PatchSiren

PatchSiren cyber security CVE debrief

CVE-2026-55436 coder CVE debrief

CVE-2026-55436 is a high-severity vulnerability in Coder's AI Bridge Proxy. The vulnerability allows for a TLS certificate validation bypass, enabling an attacker to intercept and modify traffic between the AI Bridge Proxy and the Coder server. This issue was introduced in version 2.30.0 and fixed in versions 2.32.7, 2.33.8, and 2.34.2. The vulnerability has a CVSS score of 7.4 and is considered HIGH severity. The AI Bridge Proxy created a goproxy server with a default transport setting of InsecureSkipVerify: true, allowing any TLS certificate for outbound HTTPS connections to the Coder access URL.

Vendor
coder
Product
Unknown
CVSS
HIGH 7.4
CISA KEV
Not listed in stored evidence
Original CVE published
2026-07-08
Original CVE updated
2026-07-08
Advisory published
2026-07-08
Advisory updated
2026-07-08

Who should care

Organizations using Coder versions 2.30.0 through 2.32.6, 2.33.0 through 2.33.7, and 2.34.0 through 2.34.1 should apply the patches or workarounds to prevent exploitation. This includes operators, platform administrators, vulnerability management teams, and security teams responsible for ensuring the security of Coder deployments.

Technical summary

The AI Bridge Proxy (aibridgeproxyd) created a goproxy server with a default transport setting of InsecureSkipVerify: true, allowing any TLS certificate for outbound HTTPS connections to the Coder access URL. This insecure setting was only overridden when an upstream proxy was configured. An attacker in a man-in-the-middle position could exploit this vulnerability to intercept and modify traffic.
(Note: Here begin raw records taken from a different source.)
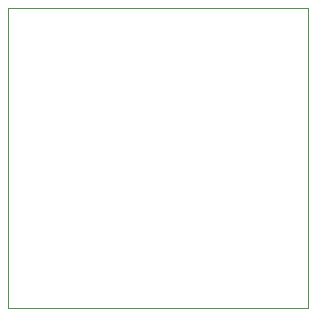
<source format=gbr>
G04 (created by PCBNEW (2013-05-31 BZR 4019)-stable) date 10/6/2013 10:31:21 PM*
%MOIN*%
G04 Gerber Fmt 3.4, Leading zero omitted, Abs format*
%FSLAX34Y34*%
G01*
G70*
G90*
G04 APERTURE LIST*
%ADD10C,0.00590551*%
%ADD11C,0.00393701*%
G04 APERTURE END LIST*
G54D10*
G54D11*
X33800Y-34200D02*
X33800Y-24200D01*
X23800Y-24200D02*
X23800Y-33400D01*
X23800Y-24200D02*
X33800Y-24200D01*
X23800Y-33400D02*
X23800Y-34200D01*
X23800Y-34200D02*
X23800Y-33800D01*
X25000Y-34200D02*
X23800Y-34200D01*
X23800Y-34200D02*
X24800Y-34200D01*
X23800Y-34000D02*
X23800Y-34200D01*
X24800Y-34200D02*
X33800Y-34200D01*
M02*

</source>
The fix in versions 2.32.7, 2.33.8, and 2.34.2 applies the secure transport (TLS 1.2 or higher using system root CAs) unconditionally.

Defensive priority

High

Recommended defensive actions

  • Apply patches in versions 2.32.7, 2.33.8, or 2.34.2
  • Ensure the Coder access URL uses a trusted certificate
  • Secure the network path between the AI Bridge Proxy and the Coder server
  • Review compensating controls for exposed systems while remediation is scheduled and verified
  • Check relevant monitoring, detection, and logs for exposed assets that need extra review
  • Track exceptions, retest remediated assets, and close the item only after evidence is documented
  • Confirm whether affected product deployments exist in managed environments and assign an owner for follow-up

Evidence notes

The CVE record was published on 2026-07-08T01:16:27.890Z and has not been modified since then. The NVD entry is currently 7.4 HIGH. There is limited information available about the vulnerability beyond the official CVE and NVD records. Defenders should verify the affected versions of Coder and review the official advisories for further details.

Official resources

AI-assisted PatchSiren debrief based on the supplied source corpus. The CVE record was published on 2026-07-08T01:16:27.890Z and has not been modified since then.